Royal London has confirmed it is in “exploratory discussions” about a potential takeover of the mutual LV=.

These talks comes after LV= members voted against a takeover by the US private equity firm Bain in December.

After the vote, Royal London issued a statement saying it believed it could offer an “attractive future” for LV= members as part of a growing and well-capitalised mutual. 

LV=, formerly known as Liverpool Victoria, confirmed it was pursing these discussions, as it announced a shake-up of its board. 

Seamus Creedon will take over as interim chair of the 179-year old insurer in April. He says he will be working to find a new permanent chair and directors who will be able to develop LV=  as  “a modern mutual”.

He adds: “Since the vote we’ve been listening to feedback from our members that many value our brand and proud history as a mutual, and are keen to see these continue.
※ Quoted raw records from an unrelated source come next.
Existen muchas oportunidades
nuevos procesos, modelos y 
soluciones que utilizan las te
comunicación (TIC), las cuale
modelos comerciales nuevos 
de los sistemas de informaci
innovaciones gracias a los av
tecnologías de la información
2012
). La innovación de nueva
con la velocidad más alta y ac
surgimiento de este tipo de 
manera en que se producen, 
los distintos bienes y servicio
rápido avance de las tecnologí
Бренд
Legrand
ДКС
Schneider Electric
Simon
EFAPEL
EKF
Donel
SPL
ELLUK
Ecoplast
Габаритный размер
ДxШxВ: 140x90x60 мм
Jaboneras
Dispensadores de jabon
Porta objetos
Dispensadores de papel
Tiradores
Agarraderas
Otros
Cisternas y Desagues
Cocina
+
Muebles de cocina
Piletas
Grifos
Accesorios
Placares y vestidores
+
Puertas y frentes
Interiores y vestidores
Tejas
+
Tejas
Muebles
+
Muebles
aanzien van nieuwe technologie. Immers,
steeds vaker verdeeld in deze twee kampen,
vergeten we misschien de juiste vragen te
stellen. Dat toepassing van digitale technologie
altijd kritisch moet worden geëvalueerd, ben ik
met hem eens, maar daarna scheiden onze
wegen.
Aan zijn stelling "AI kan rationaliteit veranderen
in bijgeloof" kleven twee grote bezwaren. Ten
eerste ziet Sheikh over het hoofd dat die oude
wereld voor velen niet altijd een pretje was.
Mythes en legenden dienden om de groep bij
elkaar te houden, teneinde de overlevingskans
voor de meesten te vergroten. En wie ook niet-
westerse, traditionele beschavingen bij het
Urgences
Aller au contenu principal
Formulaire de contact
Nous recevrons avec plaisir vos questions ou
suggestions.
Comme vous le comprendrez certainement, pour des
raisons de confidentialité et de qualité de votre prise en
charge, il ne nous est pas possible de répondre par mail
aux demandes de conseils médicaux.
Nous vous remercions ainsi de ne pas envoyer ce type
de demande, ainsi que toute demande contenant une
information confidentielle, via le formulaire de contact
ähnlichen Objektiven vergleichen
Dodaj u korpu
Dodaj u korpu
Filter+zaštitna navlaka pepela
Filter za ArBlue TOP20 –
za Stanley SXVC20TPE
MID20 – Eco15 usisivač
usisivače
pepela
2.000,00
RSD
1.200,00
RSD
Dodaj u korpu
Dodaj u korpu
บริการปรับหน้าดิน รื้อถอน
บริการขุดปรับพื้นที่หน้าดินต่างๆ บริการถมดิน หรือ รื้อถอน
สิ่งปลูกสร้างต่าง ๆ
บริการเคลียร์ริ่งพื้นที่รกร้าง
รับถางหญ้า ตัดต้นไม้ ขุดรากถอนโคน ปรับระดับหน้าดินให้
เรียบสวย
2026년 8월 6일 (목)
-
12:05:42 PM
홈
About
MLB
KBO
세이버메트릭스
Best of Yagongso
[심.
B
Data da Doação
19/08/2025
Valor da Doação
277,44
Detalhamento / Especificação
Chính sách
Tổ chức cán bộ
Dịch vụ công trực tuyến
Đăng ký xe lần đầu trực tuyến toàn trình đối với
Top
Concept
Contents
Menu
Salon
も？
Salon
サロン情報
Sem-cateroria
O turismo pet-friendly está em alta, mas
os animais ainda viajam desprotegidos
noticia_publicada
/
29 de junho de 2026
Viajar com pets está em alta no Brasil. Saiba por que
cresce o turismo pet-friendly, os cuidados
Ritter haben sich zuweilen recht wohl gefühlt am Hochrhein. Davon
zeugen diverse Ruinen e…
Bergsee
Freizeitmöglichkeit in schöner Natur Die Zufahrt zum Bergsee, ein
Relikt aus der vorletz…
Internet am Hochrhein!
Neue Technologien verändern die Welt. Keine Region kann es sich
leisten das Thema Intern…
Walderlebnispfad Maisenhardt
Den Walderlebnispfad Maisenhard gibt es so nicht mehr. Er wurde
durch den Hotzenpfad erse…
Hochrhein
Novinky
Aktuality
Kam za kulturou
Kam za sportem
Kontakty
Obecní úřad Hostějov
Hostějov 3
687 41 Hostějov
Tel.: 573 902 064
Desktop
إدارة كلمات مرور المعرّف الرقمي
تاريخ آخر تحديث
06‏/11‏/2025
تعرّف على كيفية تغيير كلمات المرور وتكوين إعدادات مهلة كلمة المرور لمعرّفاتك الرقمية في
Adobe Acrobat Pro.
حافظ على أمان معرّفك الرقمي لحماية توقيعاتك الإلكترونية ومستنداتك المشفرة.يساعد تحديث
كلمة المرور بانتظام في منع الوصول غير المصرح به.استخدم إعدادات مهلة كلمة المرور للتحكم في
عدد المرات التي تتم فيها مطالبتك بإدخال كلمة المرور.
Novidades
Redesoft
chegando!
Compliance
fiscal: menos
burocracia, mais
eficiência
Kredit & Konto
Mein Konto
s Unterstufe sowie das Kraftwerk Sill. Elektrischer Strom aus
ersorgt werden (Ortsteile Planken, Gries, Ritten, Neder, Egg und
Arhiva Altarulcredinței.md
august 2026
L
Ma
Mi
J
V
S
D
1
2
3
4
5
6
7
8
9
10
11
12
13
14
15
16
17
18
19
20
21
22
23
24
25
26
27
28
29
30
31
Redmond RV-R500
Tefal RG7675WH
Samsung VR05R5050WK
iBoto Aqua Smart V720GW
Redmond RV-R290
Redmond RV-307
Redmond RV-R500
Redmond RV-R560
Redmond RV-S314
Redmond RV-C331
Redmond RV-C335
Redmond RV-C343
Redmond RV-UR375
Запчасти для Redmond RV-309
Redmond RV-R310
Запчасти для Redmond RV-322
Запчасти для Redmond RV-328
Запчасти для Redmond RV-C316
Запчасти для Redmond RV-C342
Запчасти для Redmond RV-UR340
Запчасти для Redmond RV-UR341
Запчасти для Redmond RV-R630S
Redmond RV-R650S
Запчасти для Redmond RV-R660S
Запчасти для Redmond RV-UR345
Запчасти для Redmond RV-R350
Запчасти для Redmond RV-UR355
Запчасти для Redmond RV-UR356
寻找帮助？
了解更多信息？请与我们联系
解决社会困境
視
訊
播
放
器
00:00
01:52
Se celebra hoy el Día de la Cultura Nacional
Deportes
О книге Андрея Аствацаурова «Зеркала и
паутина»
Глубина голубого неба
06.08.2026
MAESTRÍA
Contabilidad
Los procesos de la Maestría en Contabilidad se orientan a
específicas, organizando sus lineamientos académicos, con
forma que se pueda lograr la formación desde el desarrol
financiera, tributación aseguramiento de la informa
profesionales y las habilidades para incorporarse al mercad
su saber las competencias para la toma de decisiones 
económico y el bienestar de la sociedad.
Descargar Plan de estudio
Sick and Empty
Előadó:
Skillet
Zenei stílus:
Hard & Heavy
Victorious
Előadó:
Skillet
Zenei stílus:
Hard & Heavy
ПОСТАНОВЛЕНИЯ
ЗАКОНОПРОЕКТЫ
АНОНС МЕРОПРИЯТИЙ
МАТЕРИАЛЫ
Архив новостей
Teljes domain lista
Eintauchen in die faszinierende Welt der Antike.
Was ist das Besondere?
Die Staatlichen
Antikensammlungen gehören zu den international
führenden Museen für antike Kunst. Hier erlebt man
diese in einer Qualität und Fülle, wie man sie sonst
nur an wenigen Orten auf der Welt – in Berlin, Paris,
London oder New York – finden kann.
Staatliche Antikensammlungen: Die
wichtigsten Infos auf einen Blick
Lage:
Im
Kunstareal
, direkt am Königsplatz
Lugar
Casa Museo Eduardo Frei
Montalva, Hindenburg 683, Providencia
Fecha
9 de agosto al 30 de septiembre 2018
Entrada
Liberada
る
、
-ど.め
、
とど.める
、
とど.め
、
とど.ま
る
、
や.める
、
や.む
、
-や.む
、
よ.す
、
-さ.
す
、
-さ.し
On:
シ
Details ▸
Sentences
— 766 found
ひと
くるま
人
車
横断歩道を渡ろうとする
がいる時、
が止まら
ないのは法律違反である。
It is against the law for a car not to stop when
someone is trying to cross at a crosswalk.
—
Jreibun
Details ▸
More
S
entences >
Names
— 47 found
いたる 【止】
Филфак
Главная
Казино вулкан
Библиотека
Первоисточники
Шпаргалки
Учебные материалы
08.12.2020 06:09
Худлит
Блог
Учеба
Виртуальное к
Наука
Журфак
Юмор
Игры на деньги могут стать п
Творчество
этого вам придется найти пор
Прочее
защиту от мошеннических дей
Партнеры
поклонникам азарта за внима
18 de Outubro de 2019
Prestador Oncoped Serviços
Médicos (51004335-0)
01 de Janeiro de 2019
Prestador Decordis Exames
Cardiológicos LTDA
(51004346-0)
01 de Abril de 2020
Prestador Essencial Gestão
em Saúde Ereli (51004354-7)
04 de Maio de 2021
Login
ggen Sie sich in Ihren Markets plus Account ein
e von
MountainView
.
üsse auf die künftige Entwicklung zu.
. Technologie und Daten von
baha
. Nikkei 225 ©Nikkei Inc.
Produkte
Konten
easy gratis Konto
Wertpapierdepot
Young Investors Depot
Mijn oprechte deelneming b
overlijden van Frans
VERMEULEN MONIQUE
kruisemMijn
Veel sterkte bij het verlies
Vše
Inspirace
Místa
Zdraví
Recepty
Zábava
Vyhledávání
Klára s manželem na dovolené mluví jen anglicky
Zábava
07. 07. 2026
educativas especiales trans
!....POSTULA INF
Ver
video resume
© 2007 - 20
“We share a common interest with Royal London in a healthy and vibrant mutual sector so that we can both compete fairly with shareholder-owned firms. We have had, and continue to have, discussions with Royal London about if and how we can co-operate to the benefit of both sets of members and the mutual sector.  In the meantime, we will continue to strengthen our independent business for the benefit of our existing and future policyholders.”

In a statement Royal London adds: “There is no certainty that these discussions will result in a transaction and a further announcement will be made as and when appropriate.”

Creedon will replace the former chair Alan Cook, who indicated his intention to step down following the special general meeting in December, where members rejected the proposed takeover by Bain, which would result in the loss of its mutual status. 

Other senior members of the LV= executive team are also stepping down at the end of March, including board member David Barral and non-executive directors Alison Hutchinson and Luke Savage. 

Creedon adds: “LV= is owned by over 1m members and it is humbling that over 174,000 voted on the proposal put to them in good faith last year. We felt it right to take time to understand the message members gave the board. Put simply, our members told us that what they viewed as the modest financial advantages of the transaction, were not worth the loss of ownership and voting rights for our million-plus members.”